Is “Just Right” OCD the Same as Perfectionism?

No. While “just right” OCD and perfectionism share some surface-level similarities, they are meaningfully different. Perfectionism involves high personal standards and a preference for doing things well. “Just right” OCD involves a compulsive, distressing cycle driven by an uncomfortable internal sensation that does not resolve without ritual, regardless of how well the task was actually performed. A person with “just right” OCD may not consider themselves a perfectionist at all.

What Are the Hallmark Compulsive Behaviors of Perfectionism OCD?

Common compulsions include repeating actions until they “feel right,” rearranging or reordering objects for symmetry, re-reading or re-writing, touching or tapping rituals, mental reviewing, and seeking reassurance from others. These behaviors are typically ego-dystonic (the person recognizes them as excessive) and are driven by discomfort rather than genuine desire.

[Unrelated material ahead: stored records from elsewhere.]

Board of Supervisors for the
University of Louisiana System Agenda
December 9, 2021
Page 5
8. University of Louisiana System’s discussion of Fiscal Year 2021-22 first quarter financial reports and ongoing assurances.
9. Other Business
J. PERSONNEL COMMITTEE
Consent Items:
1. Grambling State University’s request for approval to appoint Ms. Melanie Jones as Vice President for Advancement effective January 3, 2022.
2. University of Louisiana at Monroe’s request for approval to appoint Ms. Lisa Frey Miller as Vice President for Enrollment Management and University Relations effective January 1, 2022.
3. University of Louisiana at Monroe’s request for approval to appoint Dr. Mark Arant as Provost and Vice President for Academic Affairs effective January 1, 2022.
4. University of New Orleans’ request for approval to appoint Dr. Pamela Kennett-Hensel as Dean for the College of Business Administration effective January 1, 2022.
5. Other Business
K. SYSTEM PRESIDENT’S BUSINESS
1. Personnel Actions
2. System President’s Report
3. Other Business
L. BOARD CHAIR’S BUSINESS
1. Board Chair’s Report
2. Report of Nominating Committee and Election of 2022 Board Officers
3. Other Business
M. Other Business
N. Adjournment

How Can Someone Break the OCD Cycle?

The most evidence-supported approach is Exposure and Response Prevention (ERP), in which the person gradually confronts triggering situations while refraining from the compulsive response. With repeated practice, the brain learns that the uncomfortable sensation is tolerable and that it diminishes over time without the compulsion. Self-directed efforts to delay or limit compulsions may also help, but working with a trained OCD therapist typically produces the most durable results.

What Is the Best Therapy for “Just Right” OCD?

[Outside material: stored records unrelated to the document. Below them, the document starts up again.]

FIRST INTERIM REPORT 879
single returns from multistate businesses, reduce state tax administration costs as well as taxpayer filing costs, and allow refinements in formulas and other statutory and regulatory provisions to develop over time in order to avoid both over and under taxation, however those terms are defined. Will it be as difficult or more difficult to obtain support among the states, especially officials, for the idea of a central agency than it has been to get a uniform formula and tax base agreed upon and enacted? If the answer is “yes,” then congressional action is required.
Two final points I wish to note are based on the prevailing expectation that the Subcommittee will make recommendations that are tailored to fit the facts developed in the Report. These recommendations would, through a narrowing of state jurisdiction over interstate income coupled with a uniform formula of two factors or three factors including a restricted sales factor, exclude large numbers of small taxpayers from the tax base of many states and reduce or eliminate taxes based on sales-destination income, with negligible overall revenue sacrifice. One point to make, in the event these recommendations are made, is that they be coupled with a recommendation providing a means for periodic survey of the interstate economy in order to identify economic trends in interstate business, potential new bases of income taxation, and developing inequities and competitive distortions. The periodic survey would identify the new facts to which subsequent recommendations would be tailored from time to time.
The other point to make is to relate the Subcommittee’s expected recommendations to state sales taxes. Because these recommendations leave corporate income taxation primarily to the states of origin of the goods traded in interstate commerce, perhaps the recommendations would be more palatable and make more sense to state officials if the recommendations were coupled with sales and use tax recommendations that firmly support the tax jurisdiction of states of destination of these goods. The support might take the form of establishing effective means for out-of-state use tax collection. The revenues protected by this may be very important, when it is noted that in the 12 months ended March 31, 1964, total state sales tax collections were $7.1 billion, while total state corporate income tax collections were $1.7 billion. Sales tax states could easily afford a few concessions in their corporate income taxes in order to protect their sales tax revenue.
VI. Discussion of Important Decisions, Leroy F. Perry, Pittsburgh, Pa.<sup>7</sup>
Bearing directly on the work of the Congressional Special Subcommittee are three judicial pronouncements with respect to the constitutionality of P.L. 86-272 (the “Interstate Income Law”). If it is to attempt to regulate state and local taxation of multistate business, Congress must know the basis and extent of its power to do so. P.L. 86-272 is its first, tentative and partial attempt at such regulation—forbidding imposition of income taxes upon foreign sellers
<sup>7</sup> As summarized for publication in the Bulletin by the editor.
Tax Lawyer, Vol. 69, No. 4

ERP (Exposure and Response Prevention) is widely considered the first-line psychotherapy for OCD, including the “just right” subtype. CBT is often used in conjunction with ERP to address the cognitive patterns that maintain the cycle. For adults with co-occurring conditions such as depression, anxiety, or trauma, an integrated residential program, combining multiple evidence-informed approaches, may offer a more comprehensive path to recovery.